> What is being asked
Extend the article below about Frank Hill's research into Dr. Peter Emil Becker, picking up after its final paragraph.

Start of Selected text

Curious about the namesake of Becker Muscular Dystrophy, UT medical student Frank Hill did some research on the doctor who discovered it. As it turns out, Dr. Peter Emil Becker was a Nazi.
During his research, Hill first stumbled across an autobiographical article written in 1985 in which Becker denies ever being a member of the Nazi party. But further into his research, Hill discovered a German federal government document that said otherwise: Becker’s denazification file.
“Right then I thought it was sort of interesting that in 1985, in the twilight of his career, Dr. Becker denies ever having been a member of the Nazi party,” Hill said. “But I have his denazification file from 1948 — which clearly says that he was, in fact, a member.”
Hill’s interest in medicine during the Third Reich era led him to research the doctor further, knowing that he was alive and in Germany during that time. He planned to use his research for a class presentation in his History of Medicine elective course.

End of Selected text
Start of Recorded information

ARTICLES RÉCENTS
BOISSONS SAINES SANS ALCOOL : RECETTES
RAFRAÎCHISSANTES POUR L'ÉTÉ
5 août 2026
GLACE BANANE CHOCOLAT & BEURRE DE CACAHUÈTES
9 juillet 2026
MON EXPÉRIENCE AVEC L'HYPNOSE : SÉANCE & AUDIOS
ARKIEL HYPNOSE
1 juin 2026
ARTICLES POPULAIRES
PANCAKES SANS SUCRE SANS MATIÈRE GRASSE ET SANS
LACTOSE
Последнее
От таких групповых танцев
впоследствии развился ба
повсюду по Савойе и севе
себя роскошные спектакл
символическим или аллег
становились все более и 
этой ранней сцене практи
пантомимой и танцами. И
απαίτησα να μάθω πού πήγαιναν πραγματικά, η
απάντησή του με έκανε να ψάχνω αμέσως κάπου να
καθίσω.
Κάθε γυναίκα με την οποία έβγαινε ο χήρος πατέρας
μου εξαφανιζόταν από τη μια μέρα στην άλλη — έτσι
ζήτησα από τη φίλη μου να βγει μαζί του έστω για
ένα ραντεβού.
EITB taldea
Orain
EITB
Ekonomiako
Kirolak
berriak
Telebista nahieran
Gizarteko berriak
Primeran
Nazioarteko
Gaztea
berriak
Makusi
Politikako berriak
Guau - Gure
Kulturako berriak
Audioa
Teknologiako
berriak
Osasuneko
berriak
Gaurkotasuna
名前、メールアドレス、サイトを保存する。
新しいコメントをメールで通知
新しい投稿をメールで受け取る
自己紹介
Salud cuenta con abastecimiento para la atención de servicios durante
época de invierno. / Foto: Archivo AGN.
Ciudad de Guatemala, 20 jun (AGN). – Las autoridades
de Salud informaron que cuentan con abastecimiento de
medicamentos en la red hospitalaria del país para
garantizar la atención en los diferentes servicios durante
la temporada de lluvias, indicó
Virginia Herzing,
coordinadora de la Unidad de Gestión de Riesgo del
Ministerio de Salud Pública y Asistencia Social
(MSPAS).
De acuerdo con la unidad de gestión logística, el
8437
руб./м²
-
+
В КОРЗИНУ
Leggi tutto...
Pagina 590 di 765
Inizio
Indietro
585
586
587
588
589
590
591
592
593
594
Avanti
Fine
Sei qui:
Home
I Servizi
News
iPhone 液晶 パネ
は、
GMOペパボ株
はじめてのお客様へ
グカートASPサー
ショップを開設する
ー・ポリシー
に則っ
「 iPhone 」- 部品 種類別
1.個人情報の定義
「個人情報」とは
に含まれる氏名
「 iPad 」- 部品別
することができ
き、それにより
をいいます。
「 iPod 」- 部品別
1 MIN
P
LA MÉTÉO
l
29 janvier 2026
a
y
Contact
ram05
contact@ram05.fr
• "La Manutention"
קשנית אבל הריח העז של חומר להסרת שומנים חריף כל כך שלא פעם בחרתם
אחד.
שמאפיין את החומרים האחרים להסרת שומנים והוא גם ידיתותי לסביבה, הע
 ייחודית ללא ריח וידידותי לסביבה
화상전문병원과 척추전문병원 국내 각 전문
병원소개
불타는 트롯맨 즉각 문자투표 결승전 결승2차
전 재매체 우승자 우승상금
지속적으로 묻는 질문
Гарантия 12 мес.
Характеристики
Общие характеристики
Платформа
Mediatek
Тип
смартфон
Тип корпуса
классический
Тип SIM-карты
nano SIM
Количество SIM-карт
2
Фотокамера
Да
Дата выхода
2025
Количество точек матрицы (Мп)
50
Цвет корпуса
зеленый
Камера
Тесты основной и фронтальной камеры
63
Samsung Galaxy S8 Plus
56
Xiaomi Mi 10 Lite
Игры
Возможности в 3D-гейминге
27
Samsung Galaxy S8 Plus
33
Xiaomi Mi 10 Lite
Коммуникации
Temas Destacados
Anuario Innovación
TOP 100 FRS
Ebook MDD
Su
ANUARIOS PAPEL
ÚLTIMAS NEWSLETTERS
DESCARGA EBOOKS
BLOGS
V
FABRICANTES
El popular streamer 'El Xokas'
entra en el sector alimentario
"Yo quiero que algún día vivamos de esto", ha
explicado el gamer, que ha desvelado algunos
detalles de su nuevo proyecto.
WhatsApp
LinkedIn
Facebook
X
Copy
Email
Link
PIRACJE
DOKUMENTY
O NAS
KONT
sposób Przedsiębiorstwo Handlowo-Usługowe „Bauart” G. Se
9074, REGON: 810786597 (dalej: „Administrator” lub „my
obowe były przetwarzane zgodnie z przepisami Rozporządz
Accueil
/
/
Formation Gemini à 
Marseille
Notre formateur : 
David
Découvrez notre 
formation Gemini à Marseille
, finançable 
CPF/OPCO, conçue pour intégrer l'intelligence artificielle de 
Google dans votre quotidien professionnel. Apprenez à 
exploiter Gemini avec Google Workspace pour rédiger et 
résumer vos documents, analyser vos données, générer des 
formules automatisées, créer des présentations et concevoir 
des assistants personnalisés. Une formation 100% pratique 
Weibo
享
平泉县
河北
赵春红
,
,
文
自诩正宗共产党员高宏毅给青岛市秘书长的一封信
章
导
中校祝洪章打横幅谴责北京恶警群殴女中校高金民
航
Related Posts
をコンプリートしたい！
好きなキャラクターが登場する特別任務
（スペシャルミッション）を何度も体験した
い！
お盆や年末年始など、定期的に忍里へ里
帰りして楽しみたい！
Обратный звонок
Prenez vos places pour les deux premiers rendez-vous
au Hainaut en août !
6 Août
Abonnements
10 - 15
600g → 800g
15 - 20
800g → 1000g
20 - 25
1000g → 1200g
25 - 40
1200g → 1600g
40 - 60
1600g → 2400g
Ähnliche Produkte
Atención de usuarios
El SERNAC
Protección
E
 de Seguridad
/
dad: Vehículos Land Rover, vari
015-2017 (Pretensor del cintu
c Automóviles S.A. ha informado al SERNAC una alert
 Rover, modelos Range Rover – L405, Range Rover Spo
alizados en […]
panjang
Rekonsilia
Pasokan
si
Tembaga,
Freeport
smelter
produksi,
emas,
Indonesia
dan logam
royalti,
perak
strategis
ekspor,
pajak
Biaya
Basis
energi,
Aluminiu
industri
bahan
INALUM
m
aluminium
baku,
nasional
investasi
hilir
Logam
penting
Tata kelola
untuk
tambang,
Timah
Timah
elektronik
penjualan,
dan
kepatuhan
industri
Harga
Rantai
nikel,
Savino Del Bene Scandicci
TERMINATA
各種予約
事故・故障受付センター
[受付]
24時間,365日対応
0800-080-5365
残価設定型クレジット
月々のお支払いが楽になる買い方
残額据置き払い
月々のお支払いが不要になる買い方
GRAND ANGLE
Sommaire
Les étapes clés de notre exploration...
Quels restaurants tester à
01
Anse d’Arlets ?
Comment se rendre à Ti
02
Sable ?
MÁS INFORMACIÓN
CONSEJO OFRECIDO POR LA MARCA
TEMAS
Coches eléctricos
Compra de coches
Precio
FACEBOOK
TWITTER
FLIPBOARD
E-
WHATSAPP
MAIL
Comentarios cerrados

End of Recorded information

> Result of the task
After his presentation, Hill was encouraged by Dr. Steven H. Selman, professor of urology, to do more. He wrote an article, which was published in the August issue of the American Journal of Medical Genetics, which actually is the same journal that featured Becker’s autobiographical article in 1985.
“I really want to encourage other students to do the elective because it inspired me to do solid research on a topic that interested me,” said Hill, a third-year student pursuing doctor of medicine and master of business administration degrees.
Hill is the third student from the History of Medicine elective course to have a paper published. In 2011, Bradley Buck had a paper published in the journal Urology, and student Petar Bajic was published in the journal Xenotransplantation in 2012.